We obviously need to develop more trustworthy systems of legititmation, authenticity, reputation, and trust itself.

For more discussion on why we need a reputation infrastructure and where it might take us, please read the articles by Masum and Zhang:

If you are interested in technical details, here are a couple of starting points they recommend:

  • Reputations Research Network – people and papers from the research community on reputation systems.
  • MIT Reputation Mechanisms Symposium 2003 – wide range of technical papers on the design and behavior of reputation mechanisms.

More information:

Trust in Web Based Social Networks. The Trust Project is an examination of issues related to using trust in web based social networks.

2 Comments The Reputation Society, a forthcoming book by Hassan Masum and Yi-Cheng Zhang

  1. AvatarAdrian Chan

    The issue of trust is a very interesting one. I think there ought to be a distinction between the trust we have in people and the confidence we have of technical systems. Both fundamentally have to do with predictability, but trust in people includes agency, or intentional acts; confidence in systems does not (it works by an investment in science, its rationality, and its products).
    There’s the matter, too, of whether trust extends beyond first degree relations. If I trust you, do I trust your friends by extension? Clearly it would be a more limited kind of trust. I’m not sure trust is the right word for friends of friends, but adding terms like reputation, affinity, etc. helps. To the extent that software can capture and represent “trust,” it can represent patterns, consistency and interests, the footprints of activity but not intentions themselves.
    Thanks for the post!

  2. AvatarAdrian Chan

    Good post! The issue of trust is interesting. There’s a distinction I think between trust in people and what I’d prefer to call “confidence” we invest in technical systems. We trust people based on our sense of their intentions and motives. We can trust that a serial killer will hit again. Trusting in a person’s agency, then, has a deep psychological basis (we sometimes trust our sense of a person even more than we trust their words, that’s how deeply our trust is rooted). Confidence in systems, on the other hand, is an investment we make in the scientific rationality behind technololgy, the technology itself, the corporate environment which gives us these products, and so on. These all being relatively easy to rate and capture as reputation etc.
    I’m not sure that the trust we have in a person extends to a second degree relation. Insofar as trust involves knowing a person (and I think it does), then the trust we offer to a friend of a friend is a gesture, an extension, and a leap.
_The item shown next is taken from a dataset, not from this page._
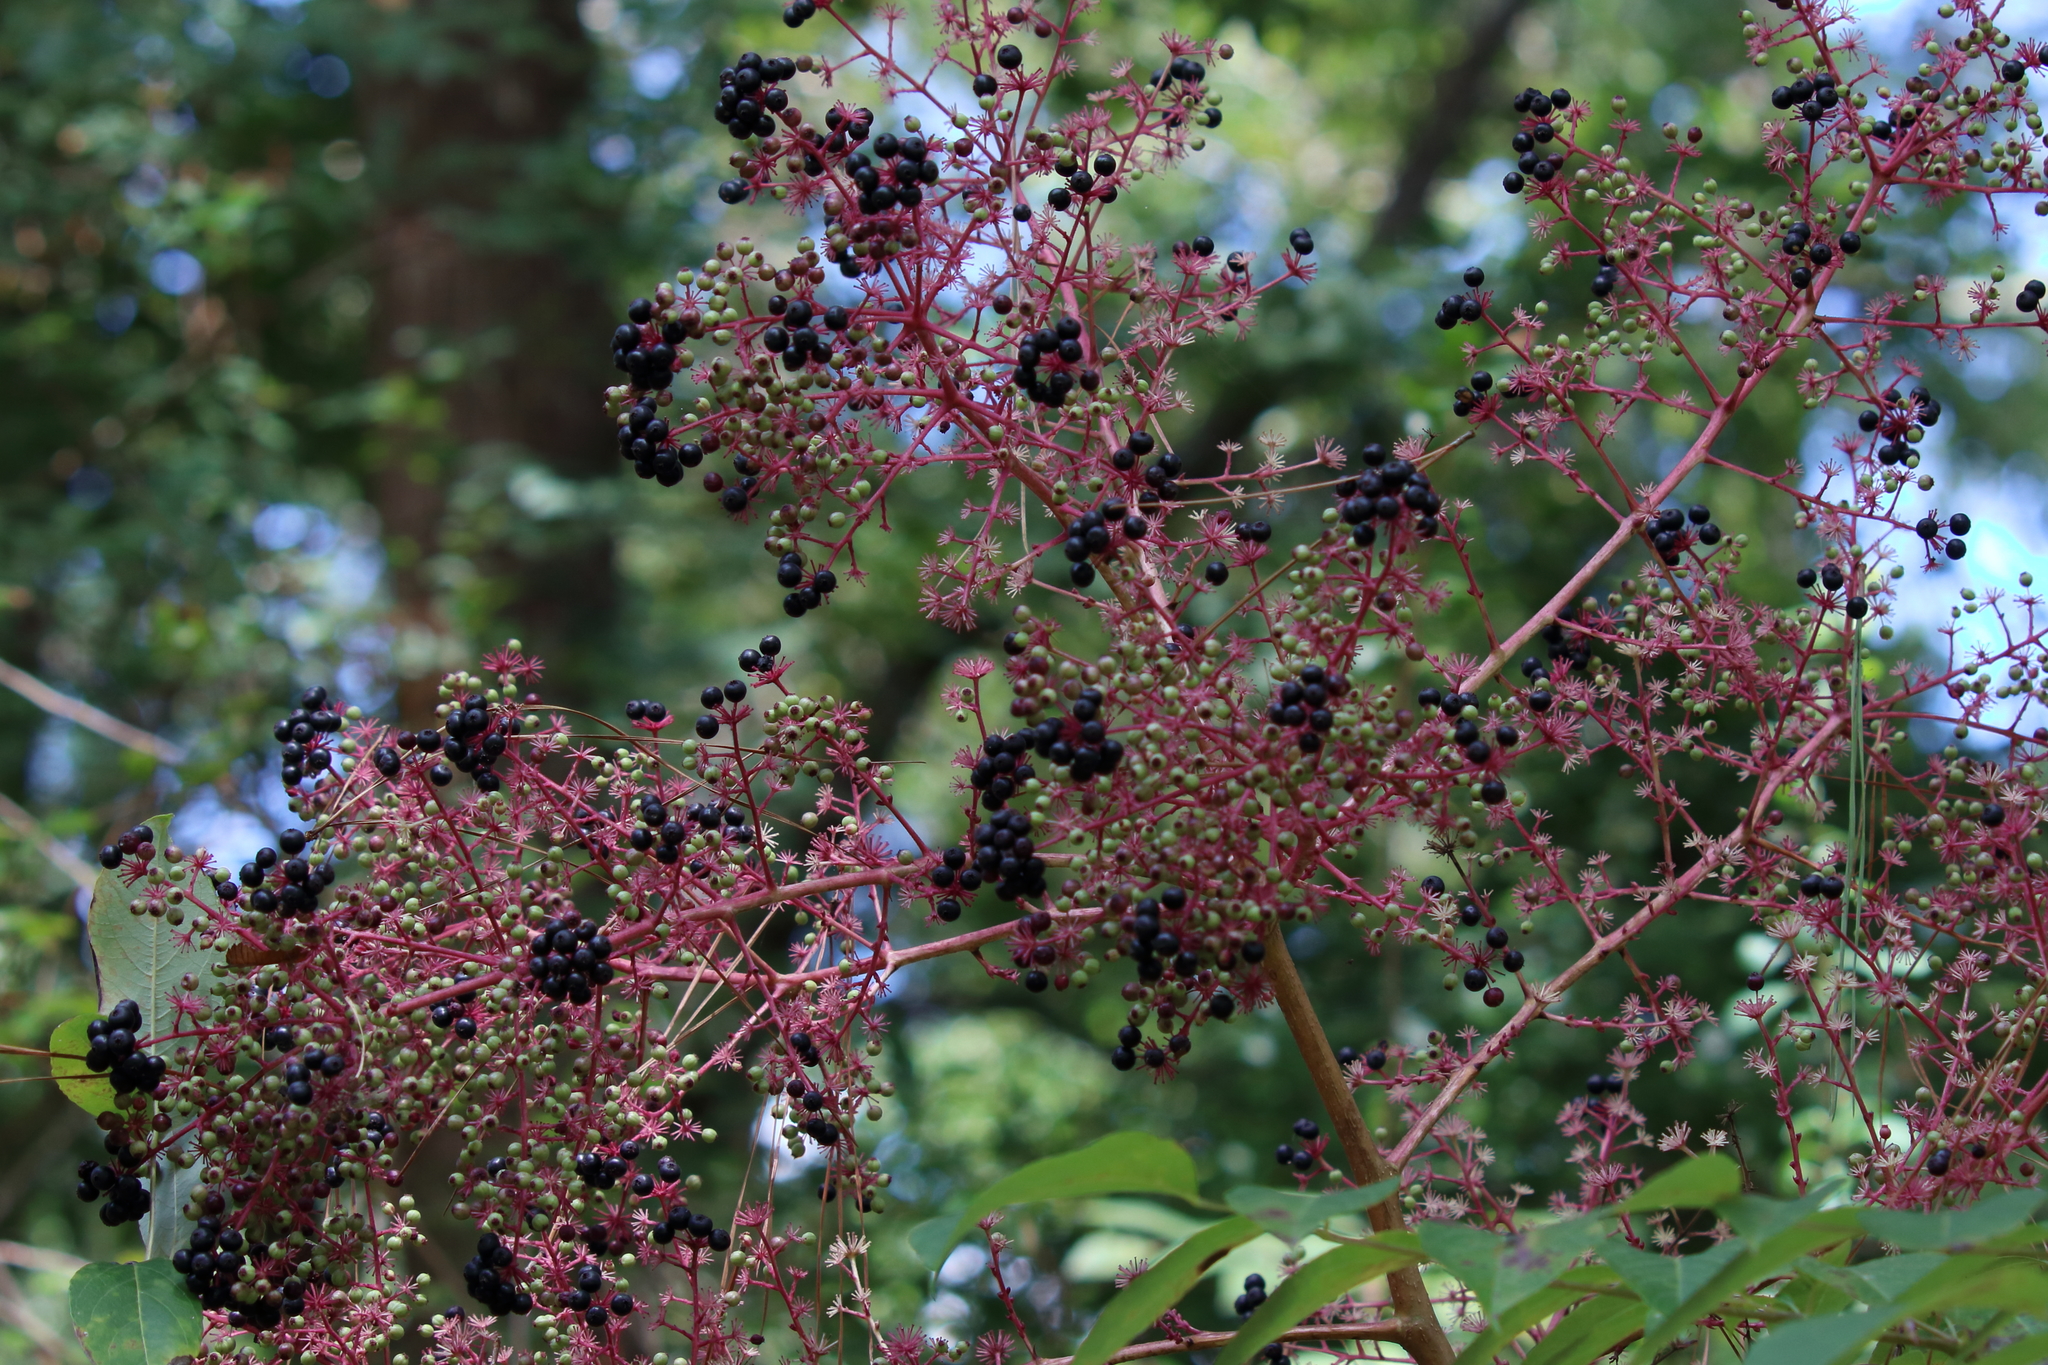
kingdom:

Social relations exist in part to create and bolster relations where not everybody can know everybody, and where manipulations, lies, and other misrepresentations need to be discouraged by making such behavior too costly.
    We can have a very naive view of our social software sometimes; I think what’ll be interesting will be developing reputation, credibility, personality and so on in commercial domains (see Identity 2.0), striking a balance among permission, interests, affinities and social networks, and depth of identity revealed. All these could be tracked, rated, and stored in many different ways, enough to become quite confusing!